--- Text excerpt ---
2013-04-03 Thread Simon Jeons

Hi H.Peter,
On 04/03/2013 02:48 AM, H. Peter Anvin wrote:

On 04/02/2013 05:28 AM, Frantisek Hrbata wrote:

diff --git a/arch/x86/include/asm/io.h b/arch/x86/include/asm/io.h
index d8e8eef..39607c6 100644
--- a/arch/x86/include/asm/io.h
+++ b/arch/x86/include/asm/io.h
@@ -242,6 +242,10 @@ static inline void flush_write_buffers(void)
  #endif
  }
  
+#define ARCH_HAS_VALID_PHYS_ADDR_RANGE

+extern int valid_phys_addr_range(phys_addr_t addr, size_t count);
+extern int valid_mmap_phys_addr_range(unsigned long pfn, size_t count);
+
  #endif /* __KERNEL__ */
  
  extern void native_io_delay(void);

diff --git a/arch/x86/mm/mmap.c b/arch/x86/mm/mmap.c
index 845df68..92ec31c 100644
--- a/arch/x86/mm/mmap.c
+++ b/arch/x86/mm/mmap.c
@@ -31,6 +31,8 @@
  #include 
  #include 
  
+#include "physaddr.h"

Dataset items

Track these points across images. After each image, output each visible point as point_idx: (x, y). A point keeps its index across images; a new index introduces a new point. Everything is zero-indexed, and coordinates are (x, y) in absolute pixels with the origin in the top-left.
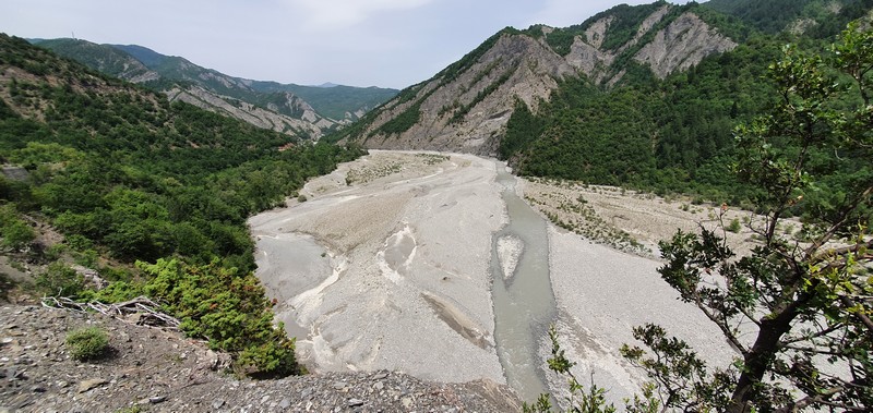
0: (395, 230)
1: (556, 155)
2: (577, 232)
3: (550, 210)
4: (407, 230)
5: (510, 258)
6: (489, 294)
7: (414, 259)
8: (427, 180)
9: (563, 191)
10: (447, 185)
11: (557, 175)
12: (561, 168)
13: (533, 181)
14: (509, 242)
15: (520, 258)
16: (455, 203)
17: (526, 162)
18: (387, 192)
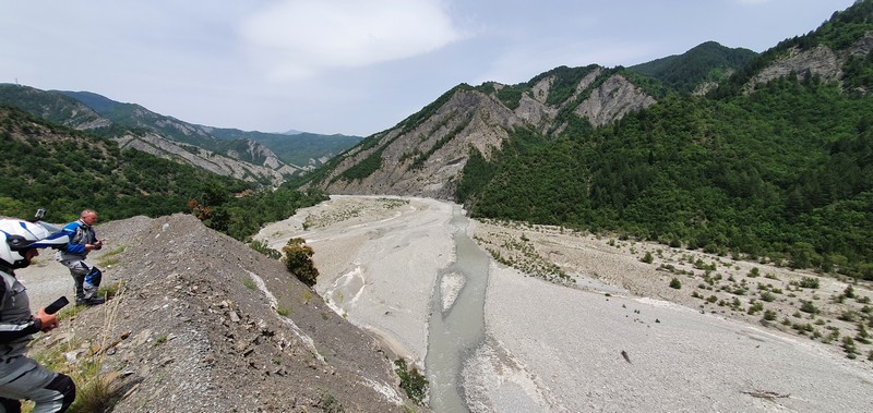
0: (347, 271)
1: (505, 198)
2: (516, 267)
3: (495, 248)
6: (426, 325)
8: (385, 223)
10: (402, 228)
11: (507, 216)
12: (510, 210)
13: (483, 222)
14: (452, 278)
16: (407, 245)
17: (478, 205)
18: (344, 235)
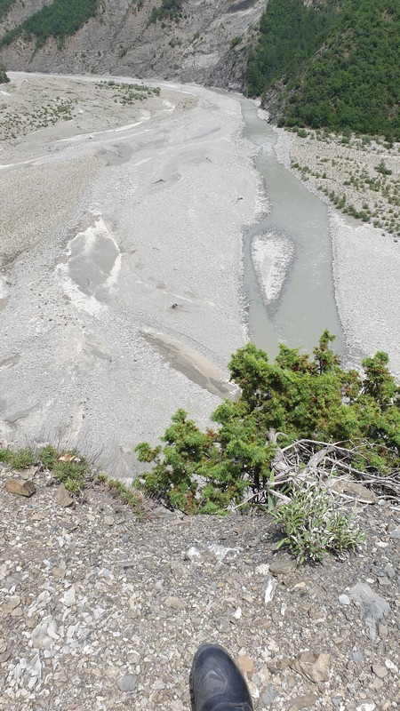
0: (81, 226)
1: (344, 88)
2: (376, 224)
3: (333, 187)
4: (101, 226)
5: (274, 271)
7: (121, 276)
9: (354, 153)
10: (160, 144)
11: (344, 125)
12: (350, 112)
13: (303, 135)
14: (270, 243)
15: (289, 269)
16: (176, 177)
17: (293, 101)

...

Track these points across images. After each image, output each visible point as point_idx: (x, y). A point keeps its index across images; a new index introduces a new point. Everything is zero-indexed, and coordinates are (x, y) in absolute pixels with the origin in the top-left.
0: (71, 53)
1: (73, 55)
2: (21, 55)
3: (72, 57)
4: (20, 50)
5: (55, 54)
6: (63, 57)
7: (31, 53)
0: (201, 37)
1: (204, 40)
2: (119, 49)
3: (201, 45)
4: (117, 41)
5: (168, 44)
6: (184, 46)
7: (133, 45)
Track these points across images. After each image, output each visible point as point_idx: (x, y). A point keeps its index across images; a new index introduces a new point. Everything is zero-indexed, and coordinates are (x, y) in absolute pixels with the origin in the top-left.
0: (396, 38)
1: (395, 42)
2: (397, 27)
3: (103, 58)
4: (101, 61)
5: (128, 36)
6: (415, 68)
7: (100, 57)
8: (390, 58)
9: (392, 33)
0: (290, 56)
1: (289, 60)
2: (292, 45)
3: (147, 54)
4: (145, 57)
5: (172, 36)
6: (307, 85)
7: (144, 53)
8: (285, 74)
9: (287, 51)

==

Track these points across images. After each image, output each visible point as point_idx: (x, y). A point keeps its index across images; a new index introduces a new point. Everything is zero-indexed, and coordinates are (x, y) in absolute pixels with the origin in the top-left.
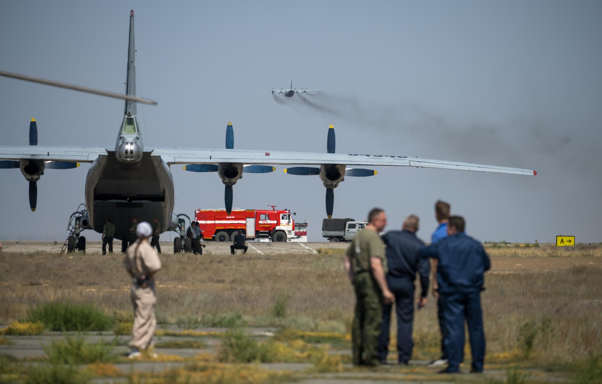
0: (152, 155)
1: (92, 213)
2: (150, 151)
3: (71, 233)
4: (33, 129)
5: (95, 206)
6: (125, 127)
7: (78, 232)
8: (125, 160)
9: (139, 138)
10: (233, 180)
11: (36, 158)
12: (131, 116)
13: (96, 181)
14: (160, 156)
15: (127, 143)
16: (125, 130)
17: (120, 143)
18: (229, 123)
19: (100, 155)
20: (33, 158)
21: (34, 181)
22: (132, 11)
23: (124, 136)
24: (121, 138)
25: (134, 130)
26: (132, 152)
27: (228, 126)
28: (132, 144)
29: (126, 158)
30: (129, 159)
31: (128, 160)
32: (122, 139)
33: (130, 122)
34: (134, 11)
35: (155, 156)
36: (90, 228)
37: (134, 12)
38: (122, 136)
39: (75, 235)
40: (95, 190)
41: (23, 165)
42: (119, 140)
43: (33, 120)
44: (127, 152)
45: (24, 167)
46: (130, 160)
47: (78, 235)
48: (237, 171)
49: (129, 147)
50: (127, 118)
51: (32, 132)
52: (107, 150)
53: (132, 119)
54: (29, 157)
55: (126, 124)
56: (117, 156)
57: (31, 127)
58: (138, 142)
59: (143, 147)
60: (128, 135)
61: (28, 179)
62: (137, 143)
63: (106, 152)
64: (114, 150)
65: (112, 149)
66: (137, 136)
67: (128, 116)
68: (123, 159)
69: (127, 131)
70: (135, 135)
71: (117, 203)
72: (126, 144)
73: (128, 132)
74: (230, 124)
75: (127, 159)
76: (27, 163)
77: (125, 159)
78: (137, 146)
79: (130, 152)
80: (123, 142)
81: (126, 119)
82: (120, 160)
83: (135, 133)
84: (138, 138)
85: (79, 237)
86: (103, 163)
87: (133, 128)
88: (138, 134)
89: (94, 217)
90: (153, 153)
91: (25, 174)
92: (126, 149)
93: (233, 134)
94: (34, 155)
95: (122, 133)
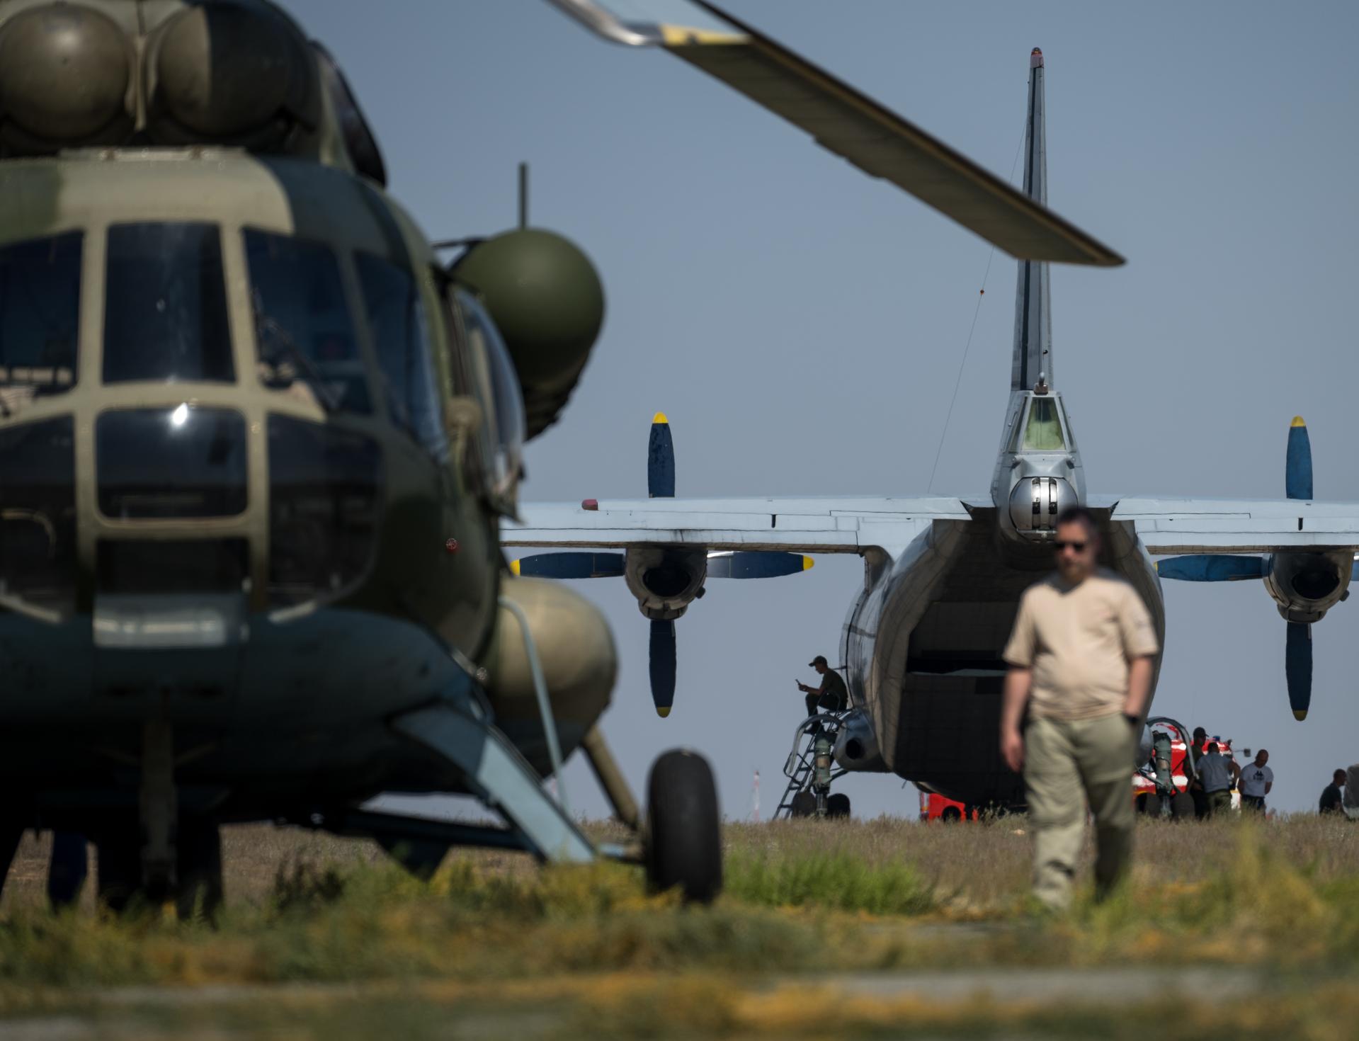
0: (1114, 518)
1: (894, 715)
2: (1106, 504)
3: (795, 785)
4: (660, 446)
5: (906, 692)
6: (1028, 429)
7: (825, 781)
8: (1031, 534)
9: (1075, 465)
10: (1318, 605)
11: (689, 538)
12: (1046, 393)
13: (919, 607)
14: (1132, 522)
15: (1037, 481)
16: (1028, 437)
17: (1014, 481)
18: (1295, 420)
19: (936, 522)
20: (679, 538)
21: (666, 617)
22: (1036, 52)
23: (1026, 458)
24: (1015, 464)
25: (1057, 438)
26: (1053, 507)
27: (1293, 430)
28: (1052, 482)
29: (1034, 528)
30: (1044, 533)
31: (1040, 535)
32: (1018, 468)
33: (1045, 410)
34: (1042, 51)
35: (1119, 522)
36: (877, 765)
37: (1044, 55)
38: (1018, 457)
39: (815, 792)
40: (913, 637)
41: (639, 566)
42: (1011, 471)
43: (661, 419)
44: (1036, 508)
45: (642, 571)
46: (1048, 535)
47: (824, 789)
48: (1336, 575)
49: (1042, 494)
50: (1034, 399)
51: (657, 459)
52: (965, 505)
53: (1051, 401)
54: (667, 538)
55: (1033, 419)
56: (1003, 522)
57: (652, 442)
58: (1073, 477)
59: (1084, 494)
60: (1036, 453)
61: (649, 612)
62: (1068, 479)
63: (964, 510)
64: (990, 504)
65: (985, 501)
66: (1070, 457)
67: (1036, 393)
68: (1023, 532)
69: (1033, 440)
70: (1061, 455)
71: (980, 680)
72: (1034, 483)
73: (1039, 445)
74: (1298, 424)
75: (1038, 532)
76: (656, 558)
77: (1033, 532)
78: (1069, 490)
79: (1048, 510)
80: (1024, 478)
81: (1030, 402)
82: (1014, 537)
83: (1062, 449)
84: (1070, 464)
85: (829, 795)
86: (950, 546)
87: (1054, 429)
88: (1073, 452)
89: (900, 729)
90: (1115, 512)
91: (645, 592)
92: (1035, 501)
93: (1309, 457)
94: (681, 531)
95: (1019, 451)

--- Tasks to complete ---
A) In the patch discussion, which macro is added to arch/x86/include/asm/io.h?
B) Please carry on with the patch discussion, starting right after its last line.

--- Answer section ---
A) ARCH_HAS_VALID_PHYS_ADDR_RANGE

B)
+
  struct __read_mostly va_alignment va_align = {
.flags = -1,
  };
@@ -122,3 +124,14 @@ void arch_pick_mmap_layout(struct mm_struct *mm)
mm->unmap_area = arch_unmap_area_topdown;
}
  }
+
+int valid_phys_addr_range(phys_addr_t addr, size_t count)
+{
+   return addr + count <= __pa(high_memory);
+}
+
+int valid_mmap_phys_addr_range(unsigned long pfn, size_t count)
+{
+   resource_size_t addr = (pfn << PAGE_SHIFT) + count;
+   return phys_addr_valid(addr);
+}



Why we consider boot_cpu_data.x86_phys_bits instead of e820 map here?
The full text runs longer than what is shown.